Hell? Hell? I'll tell them about Hell. Hell is...
- Arriving at Oran Mor to discover that the usual macaroni pie option has been replaced by quiche.
- Being left unsure if a character is struggling for words or if the actor is grasping for his lines.
- A play that repeatedly goes off on obviously 'meaningful' tangents without any obvious meaning.
- Seeing powerful moments from Sean Scanlan and Robert Jack suffocated by an unfocussed script.
- A story that ends with a whimper just as it starts to look as if it might go bang.
- A closing musical number that comes completely out of the blue and bears little relation to what has gone before.
- Realising the 45-50 minute play you expected to see lasted barely 30 minutes
- Having too much respect and integrity to completely cop-out and just describe it as 'challenging' or 'intriguing'.
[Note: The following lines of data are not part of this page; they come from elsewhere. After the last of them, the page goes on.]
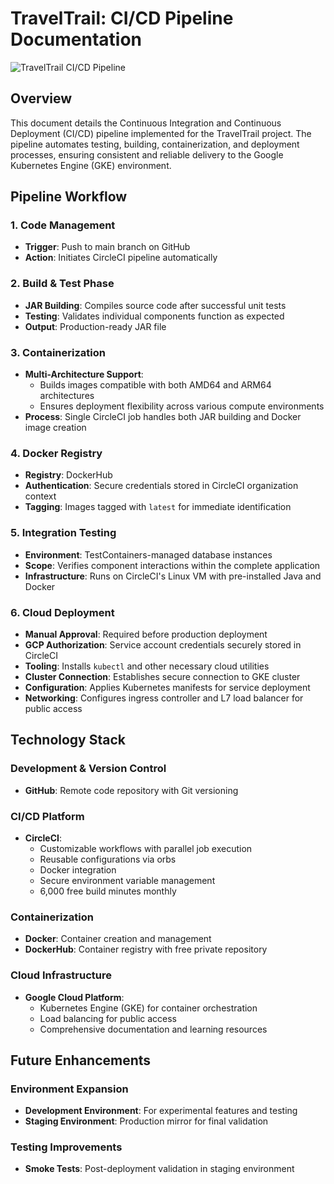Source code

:# TravelTrail: CI/CD Pipeline Documentation

![TravelTrail CI/CD Pipeline](/documentation/images/TravelTrail_CI_CD.png)

## Overview

This document details the Continuous Integration and Continuous Deployment (CI/CD) pipeline implemented for the TravelTrail project. The pipeline automates testing, building, containerization, and deployment processes, ensuring consistent and reliable delivery to the Google Kubernetes Engine (GKE) environment.

## Pipeline Workflow

### 1. Code Management

- **Trigger**: Push to main branch on GitHub
- **Action**: Initiates CircleCI pipeline automatically

### 2. Build & Test Phase

- **JAR Building**: Compiles source code after successful unit tests
- **Testing**: Validates individual components function as expected
- **Output**: Production-ready JAR file

### 3. Containerization

- **Multi-Architecture Support**:
  - Builds images compatible with both AMD64 and ARM64 architectures
  - Ensures deployment flexibility across various compute environments
- **Process**: Single CircleCI job handles both JAR building and Docker image creation

### 4. Docker Registry

- **Registry**: DockerHub
- **Authentication**: Secure credentials stored in CircleCI organization context
- **Tagging**: Images tagged with `latest` for immediate identification

### 5. Integration Testing

- **Environment**: TestContainers-managed database instances
- **Scope**: Verifies component interactions within the complete application
- **Infrastructure**: Runs on CircleCI's Linux VM with pre-installed Java and Docker

### 6. Cloud Deployment

- **Manual Approval**: Required before production deployment
- **GCP Authorization**: Service account credentials securely stored in CircleCI
- **Tooling**: Installs `kubectl` and other necessary cloud utilities
- **Cluster Connection**: Establishes secure connection to GKE cluster
- **Configuration**: Applies Kubernetes manifests for service deployment
- **Networking**: Configures ingress controller and L7 load balancer for public access

## Technology Stack

### Development & Version Control

- **GitHub**: Remote code repository with Git versioning

### CI/CD Platform

- **CircleCI**:
  - Customizable workflows with parallel job execution
  - Reusable configurations via orbs
  - Docker integration
  - Secure environment variable management
  - 6,000 free build minutes monthly

### Containerization

- **Docker**: Container creation and management
- **DockerHub**: Container registry with free private repository

### Cloud Infrastructure

- **Google Cloud Platform**:
  - Kubernetes Engine (GKE) for container orchestration
  - Load balancing for public access
  - Comprehensive documentation and learning resources

## Future Enhancements

### Environment Expansion

- **Development Environment**: For experimental features and testing
- **Staging Environment**: Production mirror for final validation

### Testing Improvements

- **Smoke Tests**: Post-deployment validation in staging environment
- Going home desperately trying to find something, anything, to say about it that won't get me barred from next week's show.
Heaven runs at Oran Mor until Saturday 27th and then at the Traverse from 2nd to 6th March
Image by Leslie Black used with permission
1 Heckle
Egad, not a quiche! One of the smoky Yahweh's cruellest, most unlovely sentences, a quiche.